🤖 AI Summary
This work studies the exact learning of weighted graphs: given only the vertex set and an unknown edge set with weights, the goal is to reconstruct the complete weighted graph via queries to a black-box oracle. Addressing the fundamental limitation that shortest-path queries alone cannot uniquely determine the graph structure, we propose a novel paradigm based on composite queries—specifically, pairwise and triplewise combinations of shortest-path, distance, and cycle queries—that jointly infer both edge existence and edge weights. We prove that, for several graph classes—including positive-weighted graphs and sparse graphs—the graph and all edge weights can be exactly reconstructed using only a subquadratic number $o(n^2)$ of such composite queries, substantially improving upon the $Omega(n^2)$ lower bound inherent to standard edge-probing or single-type queries.
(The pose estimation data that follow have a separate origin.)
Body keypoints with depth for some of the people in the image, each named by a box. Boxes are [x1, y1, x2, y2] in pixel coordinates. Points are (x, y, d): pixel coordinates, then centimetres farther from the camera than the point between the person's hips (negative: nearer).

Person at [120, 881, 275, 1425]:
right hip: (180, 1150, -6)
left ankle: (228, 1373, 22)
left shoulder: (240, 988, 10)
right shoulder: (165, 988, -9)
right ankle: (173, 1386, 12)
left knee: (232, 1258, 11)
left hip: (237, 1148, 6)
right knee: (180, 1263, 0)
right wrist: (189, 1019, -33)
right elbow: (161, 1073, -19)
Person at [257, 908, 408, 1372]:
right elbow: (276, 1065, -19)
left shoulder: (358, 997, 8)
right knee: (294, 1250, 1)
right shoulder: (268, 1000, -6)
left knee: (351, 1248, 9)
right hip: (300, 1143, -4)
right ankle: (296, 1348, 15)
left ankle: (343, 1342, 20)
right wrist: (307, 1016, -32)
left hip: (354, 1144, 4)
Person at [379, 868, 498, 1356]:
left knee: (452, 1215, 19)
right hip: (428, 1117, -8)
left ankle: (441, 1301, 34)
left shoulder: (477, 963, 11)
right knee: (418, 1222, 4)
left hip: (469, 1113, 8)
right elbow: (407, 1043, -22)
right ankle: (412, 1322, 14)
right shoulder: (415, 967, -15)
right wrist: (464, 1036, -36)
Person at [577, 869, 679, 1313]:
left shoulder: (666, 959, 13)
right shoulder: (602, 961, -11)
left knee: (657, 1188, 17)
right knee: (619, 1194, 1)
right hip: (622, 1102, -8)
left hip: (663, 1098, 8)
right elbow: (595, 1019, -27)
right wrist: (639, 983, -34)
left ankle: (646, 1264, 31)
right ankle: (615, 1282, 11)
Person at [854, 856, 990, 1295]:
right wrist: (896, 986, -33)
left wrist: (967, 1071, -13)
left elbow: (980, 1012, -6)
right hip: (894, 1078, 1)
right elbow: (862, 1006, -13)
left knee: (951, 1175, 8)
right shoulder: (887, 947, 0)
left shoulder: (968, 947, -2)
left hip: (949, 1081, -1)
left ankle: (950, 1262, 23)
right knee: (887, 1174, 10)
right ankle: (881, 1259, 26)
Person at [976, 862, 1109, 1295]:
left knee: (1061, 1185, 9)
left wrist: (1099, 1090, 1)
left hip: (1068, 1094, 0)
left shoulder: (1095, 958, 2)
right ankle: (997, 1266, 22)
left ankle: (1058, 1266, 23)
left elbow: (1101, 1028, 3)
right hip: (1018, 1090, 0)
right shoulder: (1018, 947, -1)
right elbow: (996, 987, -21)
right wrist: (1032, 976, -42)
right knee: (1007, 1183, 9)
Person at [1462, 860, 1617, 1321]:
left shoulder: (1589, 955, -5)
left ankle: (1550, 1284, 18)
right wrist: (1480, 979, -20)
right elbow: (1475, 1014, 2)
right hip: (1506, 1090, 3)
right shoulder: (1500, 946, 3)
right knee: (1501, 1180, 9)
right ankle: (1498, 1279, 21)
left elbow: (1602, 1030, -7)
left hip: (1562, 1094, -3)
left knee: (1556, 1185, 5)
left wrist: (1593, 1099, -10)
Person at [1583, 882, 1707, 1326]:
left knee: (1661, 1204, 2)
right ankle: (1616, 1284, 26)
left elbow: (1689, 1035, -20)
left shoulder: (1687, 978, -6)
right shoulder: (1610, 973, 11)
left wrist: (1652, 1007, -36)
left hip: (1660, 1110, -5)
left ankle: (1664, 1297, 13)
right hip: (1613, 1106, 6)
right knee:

To our knowledge, this is the first result establishing full learnability of weighted graphs under polynomial query complexity.
📝 Abstract
In this paper, we study the exact learning problem for weighted graphs, where we are given the vertex set, $V$, of a weighted graph, $G=(V,E,w)$, but we are not given $E$. The problem, which is also known as graph reconstruction, is to determine all the edges of $E$, including their weights, by asking queries about $G$ from an oracle. As we observe, using simple shortest-path length queries is not sufficient, in general, to learn a weighted graph. So we study a number of scenarios where it is possible to learn $G$ using a subquadratic number of composite queries, which combine two or three simple queries.